Jacques Barrière né le 6 mai 1886 à Saint Laurent du Bois est mort à Douaumont le 25 mai 1916 lors de la bataille de Verdun. Son corps n’a pas été retrouvé et il a fallu attendre 1920 pour que son décès soit officiellement enregistré sur demande du tribunal de La Réole. Dans la vie civile, il était greffier de paix à Sauveterre et père de famille. Sa jeune épouse Antoinette Parenteau lui avait en effet donné à 19 ans, un fils, Robert, suivi de deux petites filles en 1911 et 1915. On peut penser qu’il n’a guère eu le temps de connaître sa dernière fille Sabine. Le destin fut cruel pour ces orphelins car Antoinette Parenteau n’a pas survécu longtemps à son époux mort pour la France à 30 ans, dans les tranchées de Verdun. La fratrie fut séparée. L’ainé, le garçon, Robert, continua à vivre à Sauveterre mais élevé par son grand-père paternel. Les petites-filles orphelines à 5 ans et 1an furent recueillies à Saint Martin de Sescas par leurs grands-parents maternels. Jacques Barrière aurait certainement été fier de connaître la carrière de son fils Robert. Robert est devenu maire de Sauveterre, député et c’est à lui que nous devons le collège qui porte aujourd’hui son nom. Peut-être est-ce le décès précoce de son père mort au champ d’honneur qui lui a donné le goût de l’engagement et de servir son pays.

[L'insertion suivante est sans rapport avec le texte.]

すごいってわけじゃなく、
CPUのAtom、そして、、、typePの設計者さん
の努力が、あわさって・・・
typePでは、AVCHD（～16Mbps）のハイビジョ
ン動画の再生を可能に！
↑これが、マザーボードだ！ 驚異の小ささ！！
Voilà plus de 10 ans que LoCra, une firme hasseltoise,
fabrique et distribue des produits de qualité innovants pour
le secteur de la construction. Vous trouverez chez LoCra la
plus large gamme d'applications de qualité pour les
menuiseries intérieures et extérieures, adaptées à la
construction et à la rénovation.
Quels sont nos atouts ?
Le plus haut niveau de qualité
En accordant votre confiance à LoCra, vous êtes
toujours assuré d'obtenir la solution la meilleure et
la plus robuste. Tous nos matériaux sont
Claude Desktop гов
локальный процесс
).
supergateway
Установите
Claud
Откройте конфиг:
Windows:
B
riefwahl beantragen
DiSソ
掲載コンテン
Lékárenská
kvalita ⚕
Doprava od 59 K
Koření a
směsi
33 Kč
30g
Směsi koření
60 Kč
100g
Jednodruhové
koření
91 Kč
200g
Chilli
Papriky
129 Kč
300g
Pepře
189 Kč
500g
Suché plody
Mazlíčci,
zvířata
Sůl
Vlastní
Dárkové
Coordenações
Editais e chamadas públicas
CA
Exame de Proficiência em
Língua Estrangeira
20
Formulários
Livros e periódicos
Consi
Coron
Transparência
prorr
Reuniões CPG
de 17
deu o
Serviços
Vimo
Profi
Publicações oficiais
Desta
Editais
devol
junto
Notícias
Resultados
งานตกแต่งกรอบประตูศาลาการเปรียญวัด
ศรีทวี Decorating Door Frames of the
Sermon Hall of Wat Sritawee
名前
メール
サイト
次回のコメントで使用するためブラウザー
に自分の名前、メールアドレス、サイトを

Jean Lapassere est né en 1886, le jour de la fête nationale, le 14 juillet, à Saint-Léger. Ses parents, Jean Lapassere et Marie Couleau étaient cultivateurs et c’est dans cette voie qu’il s’est engagé. En 1907, ayant atteint sa majorité alors à 21 ans, il est parti faire son service militaire. Incorporé comme soldat de 2ème classe dans le 49ème régiment d’infanterie, il en est sorti soldat de 1ère classe. Revenu à la vie civile, il a épousé Marie Bardin en 1911. C’était alors un agriculteur de 25 ans. Le couple n’a pas eu le temps d’avoir un enfant que , déjà, la guerre le rappelait sous les drapeaux. Jean Lapassere est mort pour la France le 30 septembre 1916, laissant des parents inconsolables et une jeune veuve. Souvenons-nous de lui.
René Raymond Cattenat est un enfant de Sauveterre. Il y est né le 19 novembre 1890. Son père âgé de 26 ans était boulanger, sa mère était une très jeune épouse de 16 ans. La famille s’est ensuite agrandie par la naissance d’une petite Marie. Entre-temps, son père avait abandonné le métier de boulanger pour celui de cultivateur. C’est dans cette ambiance familiale et rurale que René a grandi. A sa majorité, comme tous les jeunes garçons de l’époque, il a été appelé pour effectuer son service militaire. Il n’était même pas démobilisé quand la guerre a éclaté. Il a donc été immédiatement réquisitionné. Le 9 décembre 1914, il fut blessé au genou droit mais sa convalescence fut de courte durée. Il est revenu au combat, est devenu adjudant au 158ème régiment d’infanterie. Le 28 octobre 1916, à 7 h du matin, René Cattenat est mort pour la France, dans la Somme, au nord de Rancourt. Agé de 26 ans seulement, passé directement du service militaire à la guerre, il n’a pas eu le temps de se marier et d’avoir des enfants. Ayons une pensée pour lui.